Excerpt provided ▸
• • • • •

Tikki had a wife, though she didn't live with him.  His hours were pretty good, I think.  He would generally come to work in the morning around 7 o'clock, work until noon, come back at two and work until five.  Wednesday afternoons were off and Saturdays he was off at one and didn't come back until Monday morning.  Tikki owned more suits than my dad, which we found very amusing. He could be seen strutting down the driveway, suit on, umbrella in hand, off to do whatever he did once he left our house.  He was quite the character!  He would get after my brother and me and tell us,
      "Miss Muff, don't make for mess!"
Or he'd click his tongue when he would find my brothers' messes of orange peels and empty milk glasses.  It wasn't unusual for my mom to get after us for making Tikki's life harder!

Tikki got sick after I left home and ended up dying in his kia at our house.  He had become sick over time and my parents sent him to the hospital.   He was in the hospital for a while, was sent home and was improving, but his wife, who suddenly appeared one day, sent for the Nganga (witch doctor).  The Nganga left some muti (medicine) in a Coke bottle for Tikki.  A couple of days later he died.  My mom and dad paid for his burial so that he wouldn't be sent to potter's field.

I wonder if the tables were turned if  I would have been as loyal as the workers we had were?  If I still lived in Zimbabwe, would I have servants?  I like to think I wouldn't, but at the same time, knowing the awful condition the country is in, I would, if I had the means, hire whomever I could in order for those people to have better lives.  And what constitutes a better life?  My view of what that is, or the view of people who value the simple things in life and not the frills and frivolities?

I think that will be something I dwell on for a while.

Tuesday, August 7, 2012

Why on earth would you DO that?

"Why on earth would you DO that?!"

That's what my children say to me when I do something they don't approve of. If my parents were to read this blog, that's exactly what they would say too. I'm taking a big step into the unknown by writing my thoughts, feelings and observations as a white woman who was born and raised in Zimbabwe.

• • • • •

Work instruction A ▸ List every day of the week named in the Zimbabwe memoir excerpt, each in the form in which it appears.
Work instruction B ▸ Write a continuation of the Zimbabwe memoir excerpt, beginning immediately after its final sentence.
The rows after this point play no part in the work on the Zimbabwe memoir excerpt.

• • • • •

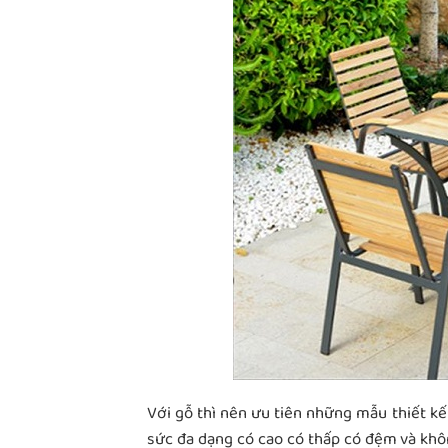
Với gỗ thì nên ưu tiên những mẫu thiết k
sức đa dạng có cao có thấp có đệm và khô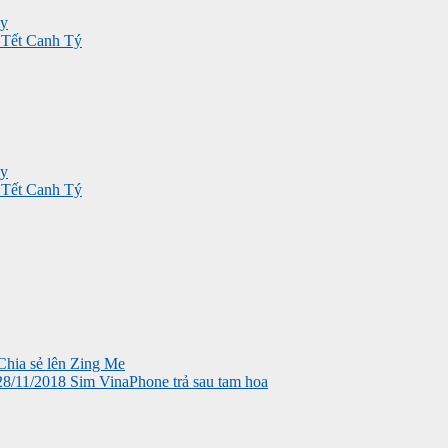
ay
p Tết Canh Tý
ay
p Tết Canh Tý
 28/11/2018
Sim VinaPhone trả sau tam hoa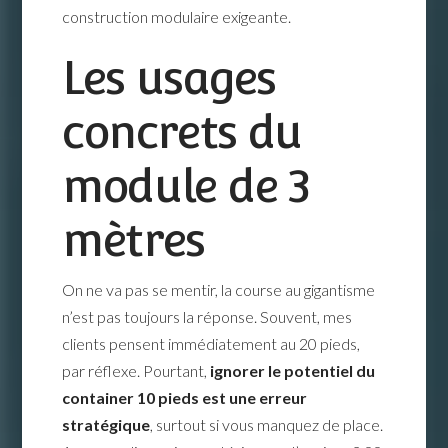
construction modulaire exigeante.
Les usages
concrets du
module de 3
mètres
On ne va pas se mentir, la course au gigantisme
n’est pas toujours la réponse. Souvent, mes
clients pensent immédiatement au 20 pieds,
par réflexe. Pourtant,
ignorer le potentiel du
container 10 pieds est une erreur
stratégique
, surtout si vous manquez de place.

• • • • •

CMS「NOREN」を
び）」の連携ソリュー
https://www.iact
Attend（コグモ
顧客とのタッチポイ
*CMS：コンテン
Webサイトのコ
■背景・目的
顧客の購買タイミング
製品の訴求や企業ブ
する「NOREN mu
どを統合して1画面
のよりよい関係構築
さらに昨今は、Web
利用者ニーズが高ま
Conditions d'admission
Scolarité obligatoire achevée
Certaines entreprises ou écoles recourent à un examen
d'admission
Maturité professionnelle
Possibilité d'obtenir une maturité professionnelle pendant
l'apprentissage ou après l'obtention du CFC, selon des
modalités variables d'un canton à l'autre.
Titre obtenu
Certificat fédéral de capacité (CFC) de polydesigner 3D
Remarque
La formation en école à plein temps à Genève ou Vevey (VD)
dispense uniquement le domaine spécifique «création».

• • • • •

Response A ▸ Wednesday, Saturdays, Monday, Tuesday

Response B ▸
I'm doing this more for myself than for anyone else. I have so many thoughts swirling around my mind as of late that I feel blogging about them is my only vehicle. Why now? Well, I can blame my youngest daughter for that.

Karen is my youngest. She's always been a tender-hearted, thoughtful person. We are quite close and, I think, good friends. Even as a young child, Karen naturally gravitated toward history and those who were treated less humanely than others. In second grade her teacher noticed she was reading a book with very graphic pictures, on the holocaust in Hitler's Germany. The teacher was a little perturbed but Karen assured her that my husband and myself were okay with what she was reading.

We were okay with our seven year-old reading about the holocaust. When our children asked us a serious question, we would give them a serious answer. Karen asked a lot of serious questions that she really wanted to know the answers to. Right from that early age she understood the repercussions of repeated mistakes by humankind. She loved history and wanted to help the world to stop making the same mistakes.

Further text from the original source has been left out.